Job:
Render every line of the entries below as a Markdown table with the columns "Row" and "Line," one numbered row per line, leaving out blank lines.

====

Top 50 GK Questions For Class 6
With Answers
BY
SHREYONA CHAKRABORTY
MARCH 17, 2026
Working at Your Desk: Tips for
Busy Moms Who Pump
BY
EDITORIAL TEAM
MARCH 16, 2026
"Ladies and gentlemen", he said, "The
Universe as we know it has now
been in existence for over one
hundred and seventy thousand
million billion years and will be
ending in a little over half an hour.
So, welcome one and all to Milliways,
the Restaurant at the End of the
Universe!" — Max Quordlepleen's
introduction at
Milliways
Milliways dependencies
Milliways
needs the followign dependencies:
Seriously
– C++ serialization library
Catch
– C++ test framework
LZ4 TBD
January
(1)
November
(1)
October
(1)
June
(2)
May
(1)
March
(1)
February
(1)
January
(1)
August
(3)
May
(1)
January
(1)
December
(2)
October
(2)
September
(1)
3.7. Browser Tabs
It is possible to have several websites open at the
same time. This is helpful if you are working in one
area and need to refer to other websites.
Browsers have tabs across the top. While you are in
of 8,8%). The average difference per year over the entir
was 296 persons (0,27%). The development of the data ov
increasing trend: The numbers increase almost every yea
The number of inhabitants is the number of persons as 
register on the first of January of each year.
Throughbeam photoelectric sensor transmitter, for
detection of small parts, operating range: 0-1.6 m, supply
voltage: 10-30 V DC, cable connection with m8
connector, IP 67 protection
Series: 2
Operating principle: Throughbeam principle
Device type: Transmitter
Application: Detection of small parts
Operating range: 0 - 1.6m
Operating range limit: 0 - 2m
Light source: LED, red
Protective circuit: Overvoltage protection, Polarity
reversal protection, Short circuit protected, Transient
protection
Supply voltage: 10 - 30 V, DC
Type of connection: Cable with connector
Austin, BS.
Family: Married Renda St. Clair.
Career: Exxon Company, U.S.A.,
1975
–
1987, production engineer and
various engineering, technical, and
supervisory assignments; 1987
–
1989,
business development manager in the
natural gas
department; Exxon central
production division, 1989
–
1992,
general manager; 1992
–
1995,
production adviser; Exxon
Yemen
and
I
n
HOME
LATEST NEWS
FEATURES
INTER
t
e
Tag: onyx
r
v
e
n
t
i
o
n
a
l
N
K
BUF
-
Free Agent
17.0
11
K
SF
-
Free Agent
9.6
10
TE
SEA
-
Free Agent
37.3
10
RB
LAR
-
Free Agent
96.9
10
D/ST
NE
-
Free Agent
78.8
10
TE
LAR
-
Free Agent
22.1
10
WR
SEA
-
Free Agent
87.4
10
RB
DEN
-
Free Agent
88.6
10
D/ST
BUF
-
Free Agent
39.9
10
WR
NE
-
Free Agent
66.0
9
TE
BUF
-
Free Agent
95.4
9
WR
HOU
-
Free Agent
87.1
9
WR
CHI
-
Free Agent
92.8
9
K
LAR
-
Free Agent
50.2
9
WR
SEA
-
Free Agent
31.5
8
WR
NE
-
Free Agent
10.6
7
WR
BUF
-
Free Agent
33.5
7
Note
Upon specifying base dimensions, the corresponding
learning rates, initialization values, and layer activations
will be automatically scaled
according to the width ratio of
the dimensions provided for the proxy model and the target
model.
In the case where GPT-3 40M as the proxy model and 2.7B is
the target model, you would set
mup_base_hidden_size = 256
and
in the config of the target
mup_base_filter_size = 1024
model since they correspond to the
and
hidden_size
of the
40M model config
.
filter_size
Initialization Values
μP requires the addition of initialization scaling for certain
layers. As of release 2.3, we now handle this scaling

====

Exercise response:
| Row | Line |
|---|---|
| 1 | Top 50 GK Questions For Class 6 |
| 2 | With Answers |
| 3 | BY |
| 4 | SHREYONA CHAKRABORTY |
| 5 | MARCH 17, 2026 |
| 6 | Working at Your Desk: Tips for |
| 7 | Busy Moms Who Pump |
| 8 | BY |
| 9 | EDITORIAL TEAM |
| 10 | MARCH 16, 2026 |
| 11 | "Ladies and gentlemen", he said, "The |
| 12 | Universe as we know it has now |
| 13 | been in existence for over one |
| 14 | hundred and seventy thousand |
| 15 | million billion years and will be |
| 16 | ending in a little over half an hour. |
| 17 | So, welcome one and all to Milliways, |
| 18 | the Restaurant at the End of the |
| 19 | Universe!" — Max Quordlepleen's |
| 20 | introduction at |
| 21 | Milliways |
| 22 | Milliways dependencies |
| 23 | Milliways |
| 24 | needs the followign dependencies: |
| 25 | Seriously |
| 26 | – C++ serialization library |
| 27 | Catch |
| 28 | – C++ test framework |
| 29 | LZ4 TBD |
| 30 | January |
| 31 | (1) |
| 32 | November |
| 33 | (1) |
| 34 | October |
| 35 | (1) |
| 36 | June |
| 37 | (2) |
| 38 | May |
| 39 | (1) |
| 40 | March |
| 41 | (1) |
| 42 | February |
| 43 | (1) |
| 44 | January |
| 45 | (1) |
| 46 | August |
| 47 | (3) |
| 48 | May |
| 49 | (1) |
| 50 | January |
| 51 | (1) |
| 52 | December |
| 53 | (2) |
| 54 | October |
| 55 | (2) |
| 56 | September |
| 57 | (1) |
| 58 | 3.7. Browser Tabs |
| 59 | It is possible to have several websites open at the |
| 60 | same time. This is helpful if you are working in one |
| 61 | area and need to refer to other websites. |
| 62 | Browsers have tabs across the top. While you are in |
| 63 | of 8,8%). The average difference per year over the entir |
| 64 | was 296 persons (0,27%). The development of the data ov |
| 65 | increasing trend: The numbers increase almost every yea |
| 66 | The number of inhabitants is the number of persons as  |
| 67 | register on the first of January of each year. |
| 68 | Throughbeam photoelectric sensor transmitter, for |
| 69 | detection of small parts, operating range: 0-1.6 m, supply |
| 70 | voltage: 10-30 V DC, cable connection with m8 |
| 71 | connector, IP 67 protection |
| 72 | Series: 2 |
| 73 | Operating principle: Throughbeam principle |
| 74 | Device type: Transmitter |
| 75 | Application: Detection of small parts |
| 76 | Operating range: 0 - 1.6m |
| 77 | Operating range limit: 0 - 2m |
| 78 | Light source: LED, red |
| 79 | Protective circuit: Overvoltage protection, Polarity |
| 80 | reversal protection, Short circuit protected, Transient |
| 81 | protection |
| 82 | Supply voltage: 10 - 30 V, DC |
| 83 | Type of connection: Cable with connector |
| 84 | Austin, BS. |
| 85 | Family: Married Renda St. Clair. |
| 86 | Career: Exxon Company, U.S.A., |
| 87 | 1975 |
| 88 | – |
| 89 | 1987, production engineer and |
| 90 | various engineering, technical, and |
| 91 | supervisory assignments; 1987 |
| 92 | – |
| 93 | 1989, |
| 94 | business development manager in the |
| 95 | natural gas |
| 96 | department; Exxon central |
| 97 | production division, 1989 |
| 98 | – |
| 99 | 1992, |
| 100 | general manager; 1992 |
| 101 | – |
| 102 | 1995, |
| 103 | production adviser; Exxon |
| 104 | Yemen |
| 105 | and |
| 106 | I |
| 107 | n |
| 108 | HOME |
| 109 | LATEST NEWS |
| 110 | FEATURES |
| 111 | INTER |
| 112 | t |
| 113 | e |
| 114 | Tag: onyx |
| 115 | r |
| 116 | v |
| 117 | e |
| 118 | n |
| 119 | t |
| 120 | i |
| 121 | o |
| 122 | n |
| 123 | a |
| 124 | l |
| 125 | N |
| 126 | K |
| 127 | BUF |
| 128 | - |
| 129 | Free Agent |
| 130 | 17.0 |
| 131 | 11 |
| 132 | K |
| 133 | SF |
| 134 | - |
| 135 | Free Agent |
| 136 | 9.6 |
| 137 | 10 |
| 138 | TE |
| 139 | SEA |
| 140 | - |
| 141 | Free Agent |
| 142 | 37.3 |
| 143 | 10 |
| 144 | RB |
| 145 | LAR |
| 146 | - |
| 147 | Free Agent |
| 148 | 96.9 |
| 149 | 10 |
| 150 | D/ST |
| 151 | NE |
| 152 | - |
| 153 | Free Agent |
| 154 | 78.8 |
| 155 | 10 |
| 156 | TE |
| 157 | LAR |
| 158 | - |
| 159 | Free Agent |
| 160 | 22.1 |
| 161 | 10 |
| 162 | WR |
| 163 | SEA |
| 164 | - |
| 165 | Free Agent |
| 166 | 87.4 |
| 167 | 10 |
| 168 | RB |
| 169 | DEN |
| 170 | - |
| 171 | Free Agent |
| 172 | 88.6 |
| 173 | 10 |
| 174 | D/ST |
| 175 | BUF |
| 176 | - |
| 177 | Free Agent |
| 178 | 39.9 |
| 179 | 10 |
| 180 | WR |
| 181 | NE |
| 182 | - |
| 183 | Free Agent |
| 184 | 66.0 |
| 185 | 9 |
| 186 | TE |
| 187 | BUF |
| 188 | - |
| 189 | Free Agent |
| 190 | 95.4 |
| 191 | 9 |
| 192 | WR |
| 193 | HOU |
| 194 | - |
| 195 | Free Agent |
| 196 | 87.1 |
| 197 | 9 |
| 198 | WR |
| 199 | CHI |
| 200 | - |
| 201 | Free Agent |
| 202 | 92.8 |
| 203 | 9 |
| 204 | K |
| 205 | LAR |
| 206 | - |
| 207 | Free Agent |
| 208 | 50.2 |
| 209 | 9 |
| 210 | WR |
| 211 | SEA |
| 212 | - |
| 213 | Free Agent |
| 214 | 31.5 |
| 215 | 8 |
| 216 | WR |
| 217 | NE |
| 218 | - |
| 219 | Free Agent |
| 220 | 10.6 |
| 221 | 7 |
| 222 | WR |
| 223 | BUF |
| 224 | - |
| 225 | Free Agent |
| 226 | 33.5 |
| 227 | 7 |
| 228 | Note |
| 229 | Upon specifying base dimensions, the corresponding |
| 230 | learning rates, initialization values, and layer activations |
| 231 | will be automatically scaled |
| 232 | according to the width ratio of |
| 233 | the dimensions provided for the proxy model and the target |
| 234 | model. |
| 235 | In the case where GPT-3 40M as the proxy model and 2.7B is |
| 236 | the target model, you would set |
| 237 | mup_base_hidden_size = 256 |
| 238 | and |
| 239 | in the config of the target |
| 240 | mup_base_filter_size = 1024 |
| 241 | model since they correspond to the |
| 242 | and |
| 243 | hidden_size |
| 244 | of the |
| 245 | 40M model config |
| 246 | . |
| 247 | filter_size |
| 248 | Initialization Values |
| 249 | μP requires the addition of initialization scaling for certain |
| 250 | layers. As of release 2.3, we now handle this scaling |